Desde que se vieron forzados a abandonar la granja en la que se habían refugiado juntos, Michael Collins y Emma Mitchell vivían de lo que encontraban, como animales carroñeros, trasladándose de un lugar a otro y escondiéndose en las sombras hasta que el número de cuerpos a su alrededor alcanzaba una masa crítica. Cinco días antes, el edificio en el que se habían escondido con relativa seguridad durante más de una semana se vio finalmente asaltado por cientos de cuerpos vagabundos, atraídos por su presencia, remota y en todos los sentidos discreta, por la actividad y los sonidos que habían producido con su simple existencia. Habían tomado muchas precauciones para alejarse de los restos putrefactos de la población no viva, pero todos sus esfuerzos habían sido, al final, en vano. Michael y Emma habían aprendido a un coste muy amargo que no era posible escapar a la atención indeseada de cientos y cientos de cadáveres desesperados, putrefactos y cada vez más feroces.

La pareja había oído en la distancia el motor cuando los soldados emergieron de su base oculta a primera hora de la mañana. Al principio les había parecido imposible de creer: desde que habían abandonado la granja ninguno de los dos había visto el más mínimo indicio de otras personas vivas; ni un solo sonido o movimiento que pudiera haber señalado la existencia de otros supervivientes. Pero el ruido del motor había sido claro e inconfundible, y les había llenado a ambos de una esperanza repentina e inesperada donde antes sólo habían sentido miedo y vacío.

Cuando salieron de la autocaravana, el sonido se había ido apagando y el mundo volvió a estar en silencio. Sin embargo, tropezaron con un camino recto de grava al pie de una colina cercana a donde habían estado aparcados. El camino parecía conducir a ninguna parte y, en ausencia de cualquier otra carretera o sendero en kilómetros a la redonda, podría ser el punto de partida lógico para su búsqueda. Michael había supuesto que alguien más que intentase sobrevivir en ese mundo brutal e inhóspito habría podido encontrar una base similar a la granja donde Emma y él se habían escondido al principio. De ello se deducía que si esa gente estaba saliendo de su base, en búsqueda de suministros, habría bastantes probabilidades de que regresase en poco tiempo.

Tenía razón.

La oscuridad de la noche acababa de engullir las últimas luces de la tarde mortecina cuando oyeron de nuevo el ruido del motor. Distante y tenue al principio, aumentó rápidamente de volumen. Sin importarles el peligro de encontrarse en el exterior y expuestos, Michael abrió la puerta de la autocaravana y saltó las escaleras.
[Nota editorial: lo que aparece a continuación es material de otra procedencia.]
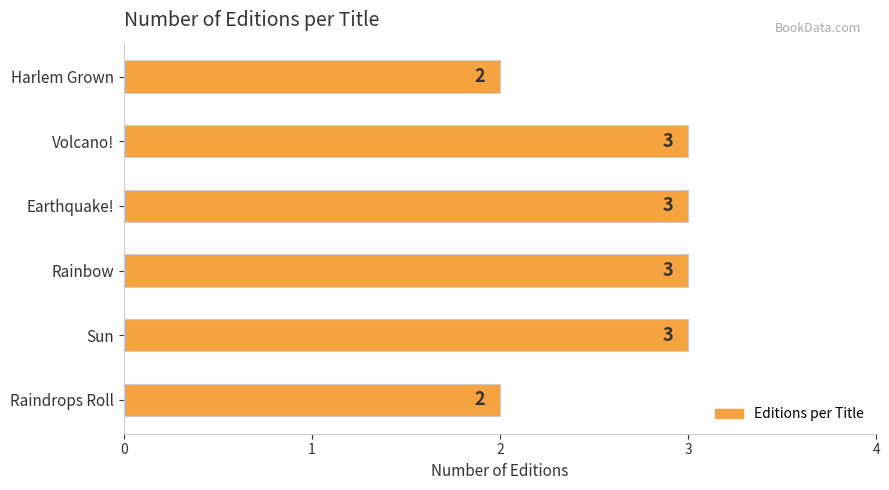

What is the minimum value shown in the chart?

2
Corrió a través de la hierba larga y empapada de lluvia, y se agachó tras un pequeño afloramiento rocoso, desde el que tenía una visión relativamente clara de un largo tramo del camino que quedaba por debajo. Y entonces lo vio: un transporte militar grande y potente que rodaba desafiante. No podía ver al conductor del vehículo o cuántas personas había en su interior, pero no importaba. Más que encontrar a otros supervivientes, sabía que esa gente era fuerte y estaba bien organizada. Y si realmente eran militares, ¿qué podría significar? ¿Cuántos cientos más podría haber en los alrededores?